Looking at this through the lens of maximum reusability with achievable decoupling, the smallest cohesive foundational layer would be:The smallest cohesive reusable foundational layer consists of 6 core components that represent the irreducible abstractions needed for any prompt engineering system:
The 4 Essential Abstractions
- BaseModule - The execution primitive (like PyTorch’s nn.Module)
- Signature - The interface contract (declarative I/O specification)
- BaseBackend - The AI service interface (works for any AI modality)
- Adapter - The format bridge (structured ↔ raw format conversion)
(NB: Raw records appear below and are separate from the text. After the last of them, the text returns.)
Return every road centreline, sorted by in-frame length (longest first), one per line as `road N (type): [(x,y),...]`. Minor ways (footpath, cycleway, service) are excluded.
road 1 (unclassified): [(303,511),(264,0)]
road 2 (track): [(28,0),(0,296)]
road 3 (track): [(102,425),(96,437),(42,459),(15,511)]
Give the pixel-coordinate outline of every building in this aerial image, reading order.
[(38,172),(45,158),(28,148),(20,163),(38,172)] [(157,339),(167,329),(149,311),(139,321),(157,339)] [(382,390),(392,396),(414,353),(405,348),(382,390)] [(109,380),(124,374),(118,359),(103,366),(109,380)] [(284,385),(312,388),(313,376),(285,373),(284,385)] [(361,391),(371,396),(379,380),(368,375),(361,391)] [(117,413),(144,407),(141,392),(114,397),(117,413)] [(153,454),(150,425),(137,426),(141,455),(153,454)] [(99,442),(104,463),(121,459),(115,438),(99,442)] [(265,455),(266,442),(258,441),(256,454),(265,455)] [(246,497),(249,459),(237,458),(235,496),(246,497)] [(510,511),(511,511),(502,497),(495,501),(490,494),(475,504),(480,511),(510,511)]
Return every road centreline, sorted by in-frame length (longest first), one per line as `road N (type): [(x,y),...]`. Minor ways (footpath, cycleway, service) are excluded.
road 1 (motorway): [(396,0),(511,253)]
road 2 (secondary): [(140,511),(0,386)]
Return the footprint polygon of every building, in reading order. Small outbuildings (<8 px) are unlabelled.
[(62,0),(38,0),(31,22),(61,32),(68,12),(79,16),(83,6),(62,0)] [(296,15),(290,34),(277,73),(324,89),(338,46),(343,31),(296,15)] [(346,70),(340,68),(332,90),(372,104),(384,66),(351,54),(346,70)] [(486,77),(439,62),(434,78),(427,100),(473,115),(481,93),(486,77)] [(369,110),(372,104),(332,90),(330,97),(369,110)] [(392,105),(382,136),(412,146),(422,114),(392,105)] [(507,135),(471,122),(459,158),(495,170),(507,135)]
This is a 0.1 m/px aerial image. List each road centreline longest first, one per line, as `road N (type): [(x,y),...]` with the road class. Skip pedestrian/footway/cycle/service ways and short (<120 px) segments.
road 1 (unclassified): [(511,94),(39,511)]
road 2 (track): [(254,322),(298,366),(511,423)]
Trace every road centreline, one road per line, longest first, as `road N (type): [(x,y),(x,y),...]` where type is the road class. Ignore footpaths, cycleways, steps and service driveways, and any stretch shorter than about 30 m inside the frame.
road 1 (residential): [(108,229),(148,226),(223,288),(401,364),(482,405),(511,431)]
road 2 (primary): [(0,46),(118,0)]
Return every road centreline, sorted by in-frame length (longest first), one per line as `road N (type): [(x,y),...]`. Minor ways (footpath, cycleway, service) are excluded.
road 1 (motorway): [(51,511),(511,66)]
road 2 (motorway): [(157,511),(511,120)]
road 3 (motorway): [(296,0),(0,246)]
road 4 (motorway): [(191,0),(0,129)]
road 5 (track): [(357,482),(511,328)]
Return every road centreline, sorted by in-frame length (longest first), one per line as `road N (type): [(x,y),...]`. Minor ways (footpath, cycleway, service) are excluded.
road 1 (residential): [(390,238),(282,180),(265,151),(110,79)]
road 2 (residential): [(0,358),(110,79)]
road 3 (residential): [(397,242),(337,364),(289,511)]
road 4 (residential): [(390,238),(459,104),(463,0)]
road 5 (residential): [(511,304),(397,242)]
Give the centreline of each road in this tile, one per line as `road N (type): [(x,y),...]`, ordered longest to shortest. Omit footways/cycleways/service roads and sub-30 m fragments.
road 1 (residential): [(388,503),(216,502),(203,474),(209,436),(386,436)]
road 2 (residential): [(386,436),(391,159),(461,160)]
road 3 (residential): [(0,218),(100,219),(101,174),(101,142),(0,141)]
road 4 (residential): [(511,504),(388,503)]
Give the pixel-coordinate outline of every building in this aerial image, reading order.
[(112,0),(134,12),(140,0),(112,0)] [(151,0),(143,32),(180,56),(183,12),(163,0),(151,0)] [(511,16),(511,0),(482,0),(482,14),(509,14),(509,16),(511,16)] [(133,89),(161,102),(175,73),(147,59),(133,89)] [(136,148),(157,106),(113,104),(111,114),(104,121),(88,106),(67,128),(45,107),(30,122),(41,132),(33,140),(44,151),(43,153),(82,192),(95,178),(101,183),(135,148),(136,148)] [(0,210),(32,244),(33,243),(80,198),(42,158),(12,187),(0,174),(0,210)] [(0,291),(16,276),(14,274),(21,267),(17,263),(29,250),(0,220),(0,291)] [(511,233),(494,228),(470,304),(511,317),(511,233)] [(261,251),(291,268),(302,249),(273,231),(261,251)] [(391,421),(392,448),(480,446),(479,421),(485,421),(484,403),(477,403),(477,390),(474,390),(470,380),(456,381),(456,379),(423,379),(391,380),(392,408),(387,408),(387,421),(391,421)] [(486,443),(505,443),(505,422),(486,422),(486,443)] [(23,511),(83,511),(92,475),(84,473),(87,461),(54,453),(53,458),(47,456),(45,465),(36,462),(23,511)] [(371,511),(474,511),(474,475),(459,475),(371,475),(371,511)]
The 2 Essential Data Types
- Example - Universal data container
- Settings - Configuration context
Why This Boundary is Optimal
Reusability Test: These 6 components appear in every prompt engineering system I can imagine - from simple chatbots to complex agents to multi-modal applications.
Decoupling Achievement:
- ✅ Zero knowledge of specific LLM providers
- ✅ Zero dependencies on heavy ML libraries
- ✅ Zero assumptions about prompt formats or optimization strategies
- ✅ Only ~2,000 lines of code with minimal dependencies (just
pydantic
)
Completeness Test: You can build any prompt engineering pattern with just these primitives:
- Traditional completion systems
- Agent frameworks
- Tool-using systems
- Multi-modal applications
- Reasoning chains
This is the “Linux kernel” approach - the minimal, stable foundation that everything else builds upon. Any smaller and you lose essential functionality. Any larger and you include implementation details that reduce reusability.
The key insight is that this foundation is paradigm-agnostic - it doesn’t assume chat vs. completion, doesn’t assume specific reasoning patterns, doesn’t assume particular AI services. It just provides the essential abstractions that any AI interaction system needs.